Box annotation data:
● ● ● ● ● ● ●

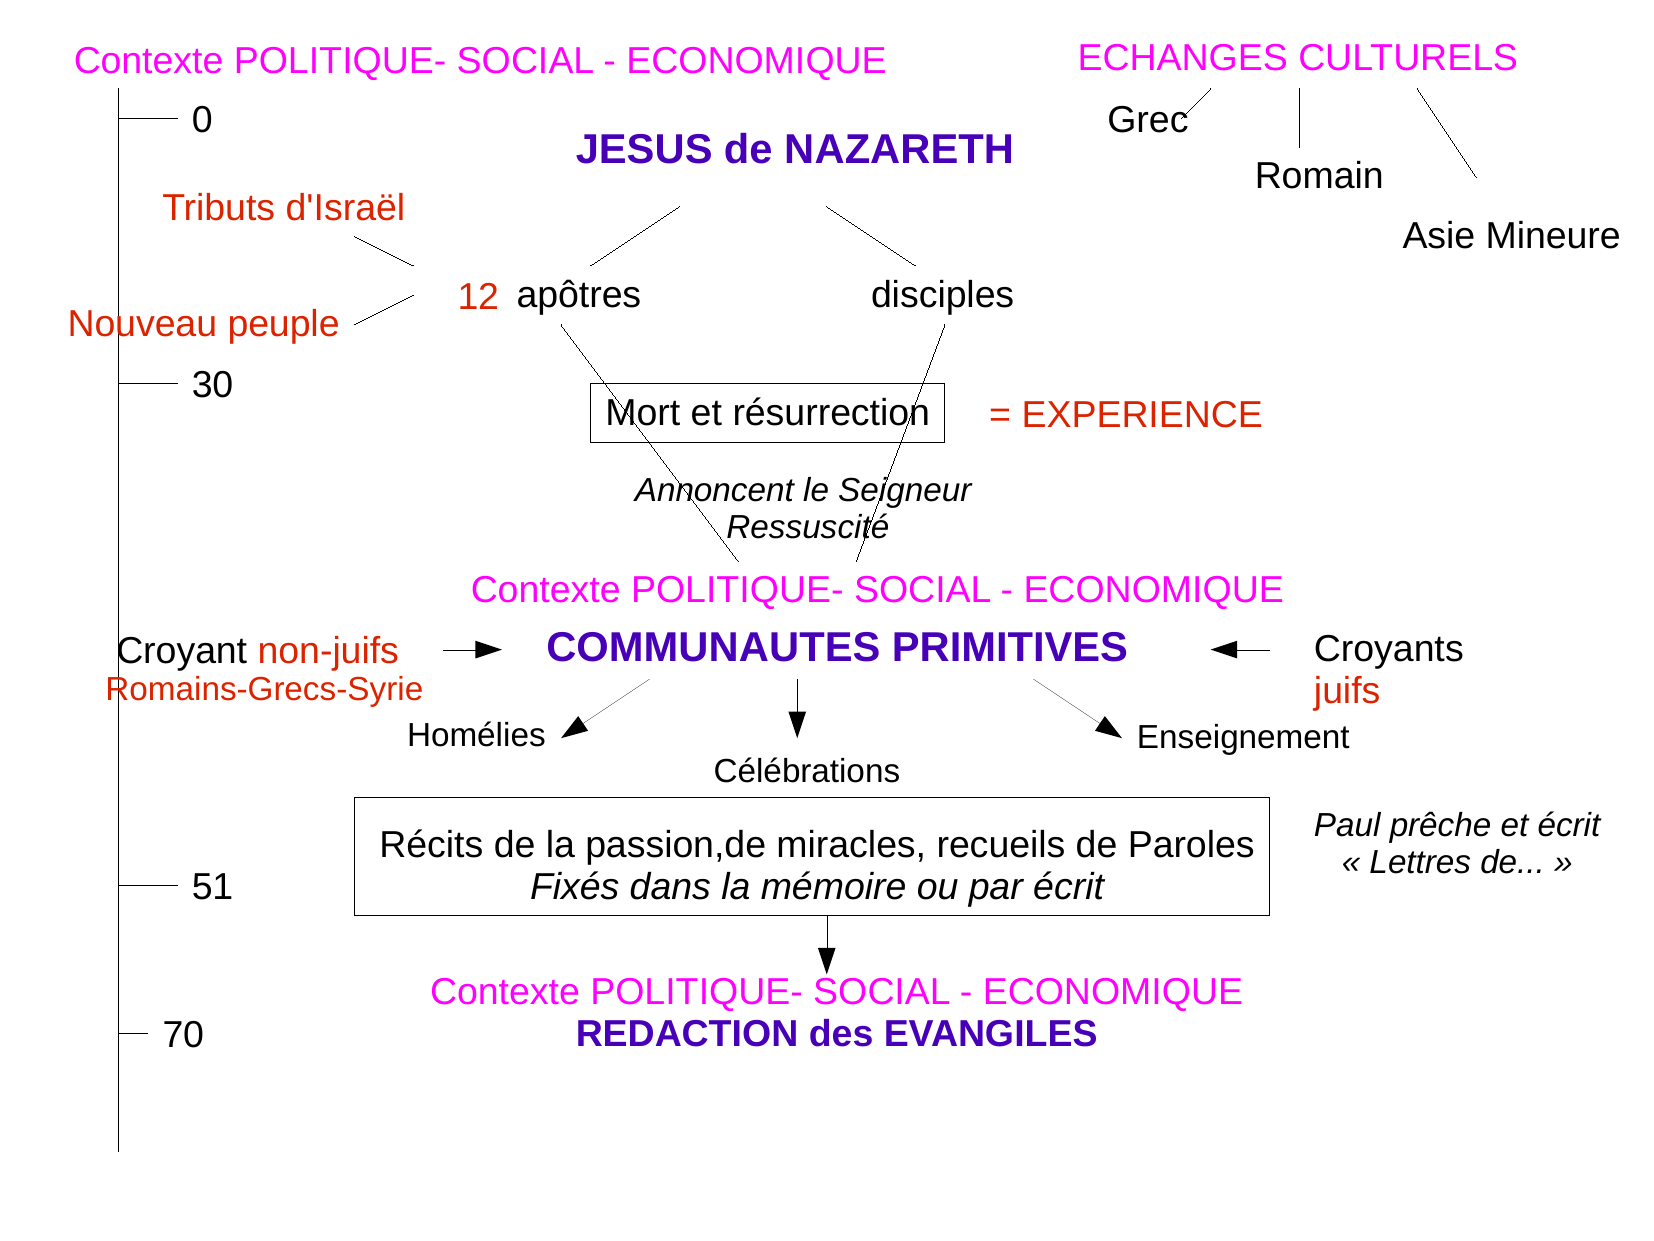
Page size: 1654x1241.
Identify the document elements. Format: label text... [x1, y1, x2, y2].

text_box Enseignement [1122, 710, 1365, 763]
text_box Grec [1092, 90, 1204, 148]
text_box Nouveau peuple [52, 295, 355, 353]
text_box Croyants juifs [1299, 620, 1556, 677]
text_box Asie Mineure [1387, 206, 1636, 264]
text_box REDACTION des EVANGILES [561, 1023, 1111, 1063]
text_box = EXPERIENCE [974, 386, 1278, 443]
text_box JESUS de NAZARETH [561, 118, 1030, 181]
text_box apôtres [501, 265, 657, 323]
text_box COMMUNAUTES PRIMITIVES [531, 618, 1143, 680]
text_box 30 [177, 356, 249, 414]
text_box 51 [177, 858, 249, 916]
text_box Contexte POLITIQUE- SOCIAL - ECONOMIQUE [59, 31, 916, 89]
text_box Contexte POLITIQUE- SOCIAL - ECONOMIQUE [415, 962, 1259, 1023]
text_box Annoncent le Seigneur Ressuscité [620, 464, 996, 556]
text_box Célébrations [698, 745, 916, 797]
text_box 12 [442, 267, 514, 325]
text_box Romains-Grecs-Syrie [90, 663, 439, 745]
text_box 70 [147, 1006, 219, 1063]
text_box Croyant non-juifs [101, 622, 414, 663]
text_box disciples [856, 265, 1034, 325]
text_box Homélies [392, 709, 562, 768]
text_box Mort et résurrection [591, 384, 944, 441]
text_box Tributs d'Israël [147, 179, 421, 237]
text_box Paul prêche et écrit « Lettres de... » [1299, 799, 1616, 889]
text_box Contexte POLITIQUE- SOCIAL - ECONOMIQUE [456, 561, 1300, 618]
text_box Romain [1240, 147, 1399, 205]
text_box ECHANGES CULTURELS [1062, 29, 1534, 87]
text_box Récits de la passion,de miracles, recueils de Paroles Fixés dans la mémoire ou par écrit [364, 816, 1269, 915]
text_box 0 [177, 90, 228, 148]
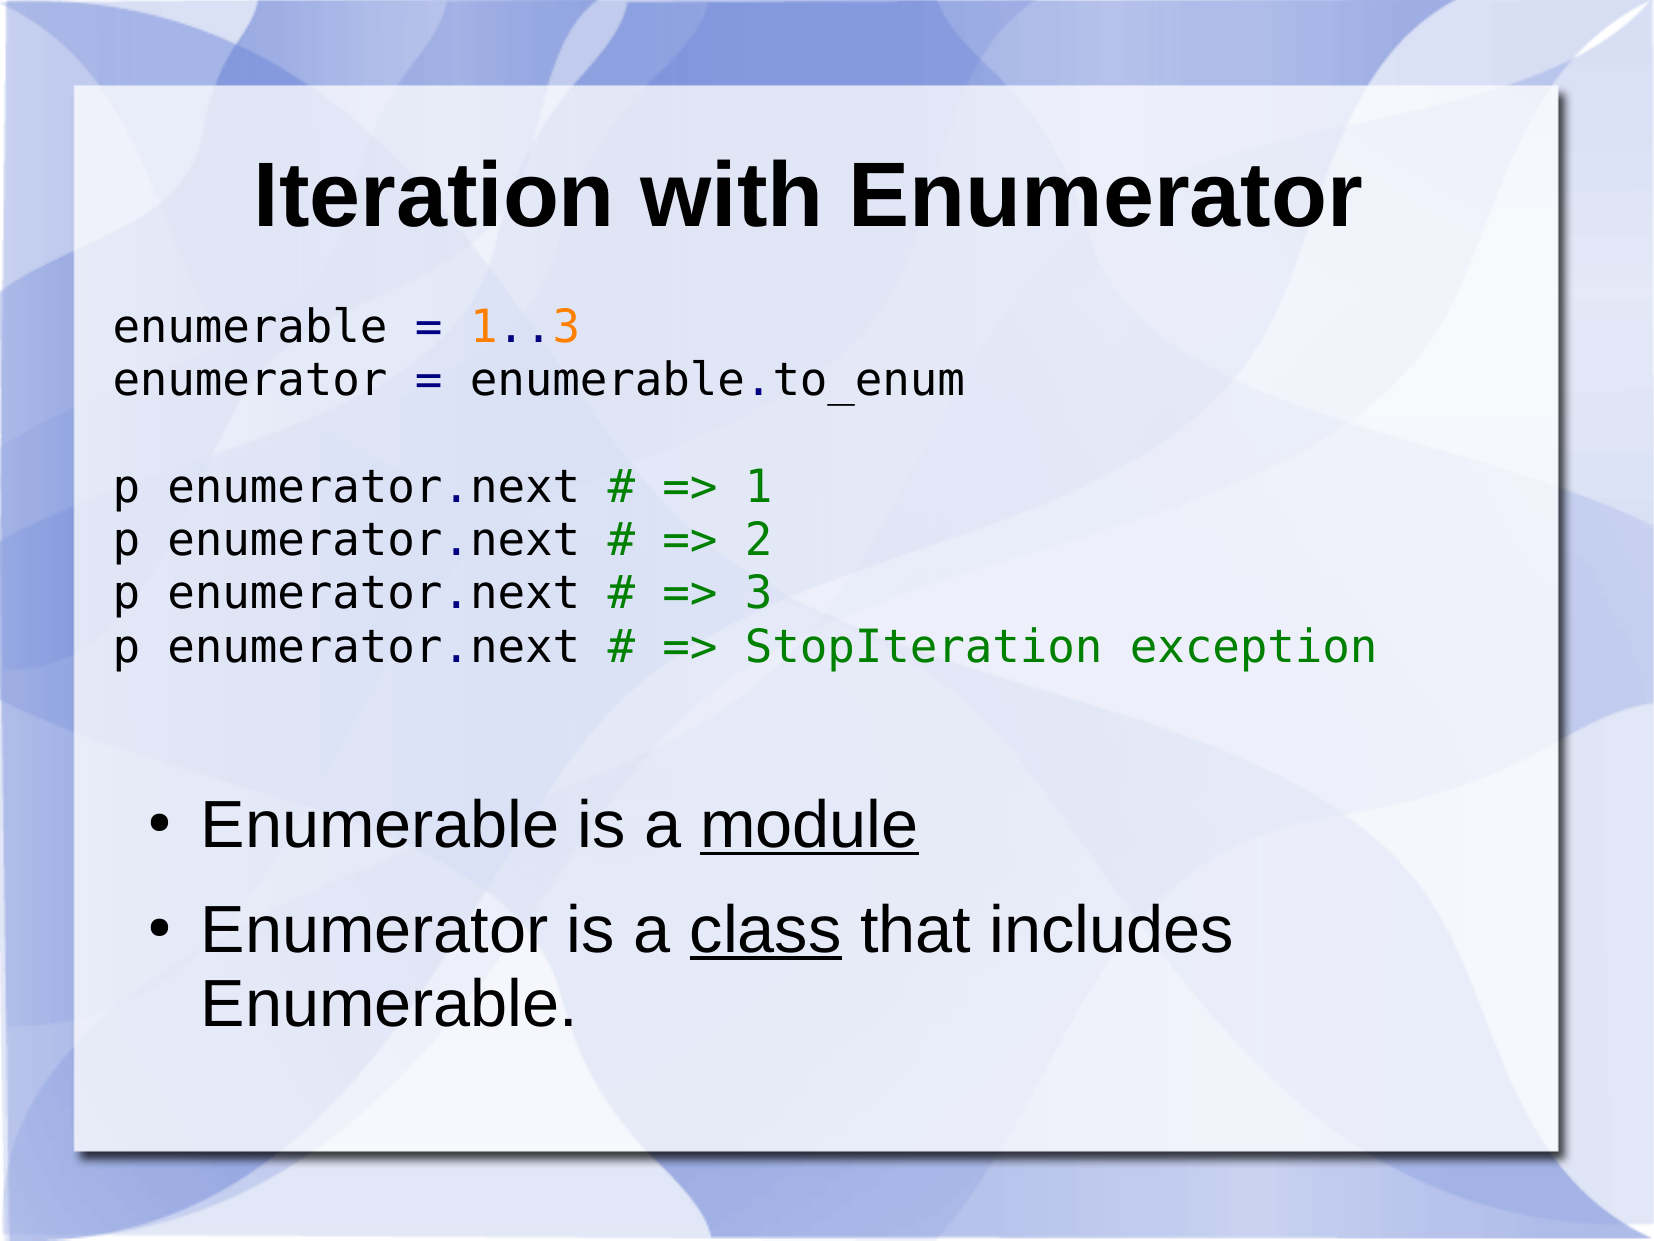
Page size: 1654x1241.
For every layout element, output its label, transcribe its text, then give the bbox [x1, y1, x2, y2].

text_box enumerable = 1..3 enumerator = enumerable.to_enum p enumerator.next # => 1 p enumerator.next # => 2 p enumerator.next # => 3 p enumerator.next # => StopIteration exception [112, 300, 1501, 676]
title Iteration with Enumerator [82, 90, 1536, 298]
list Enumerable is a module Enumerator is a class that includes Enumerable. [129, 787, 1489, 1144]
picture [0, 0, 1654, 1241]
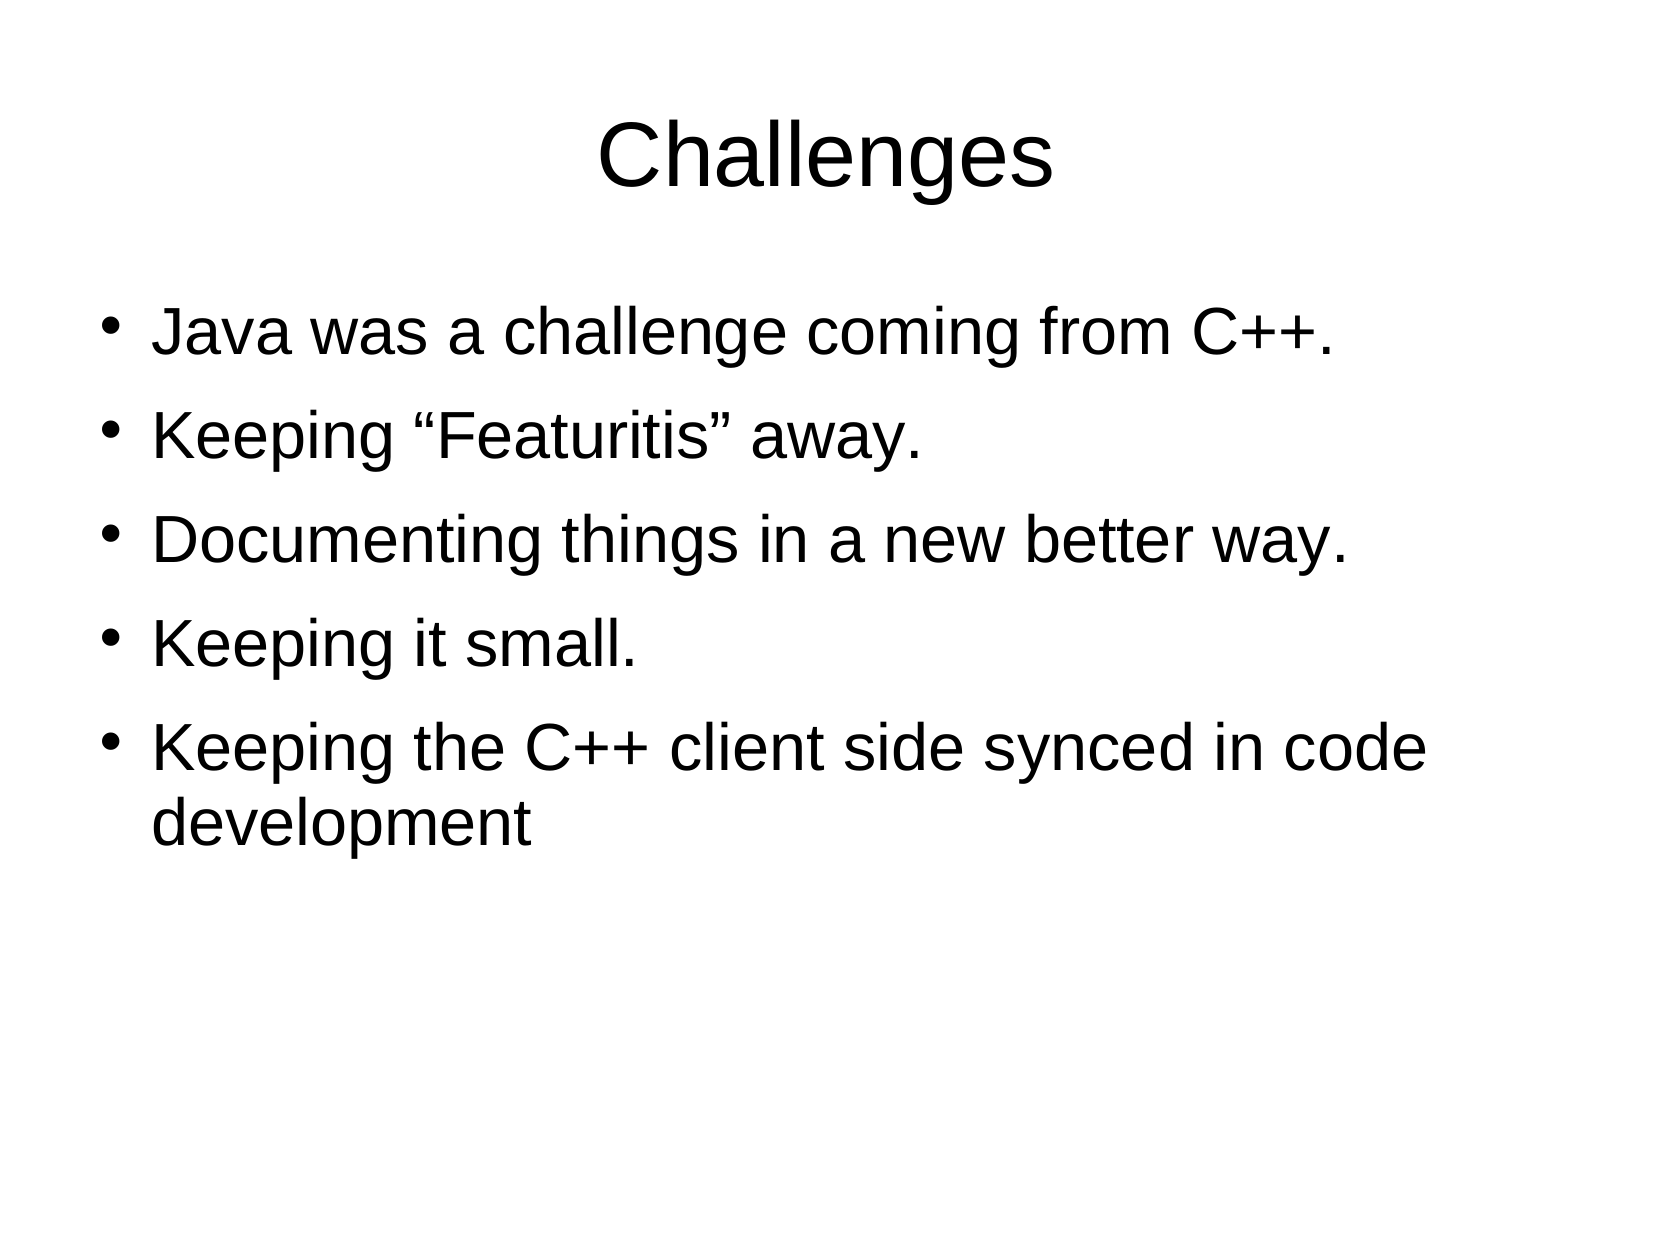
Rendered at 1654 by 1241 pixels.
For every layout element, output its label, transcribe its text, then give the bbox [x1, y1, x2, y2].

● ● ● ● ● ● ●

> What you should do
Copy out the stretch from the line containing "Rendered at 1654 by 1241 pixels." through the end of the entries, word for word.

> Final result
Rendered at 1654 by 1241 pixels.
For every layout element, output its label, transcribe its text, then give the bbox [x1, y1, x2, y2].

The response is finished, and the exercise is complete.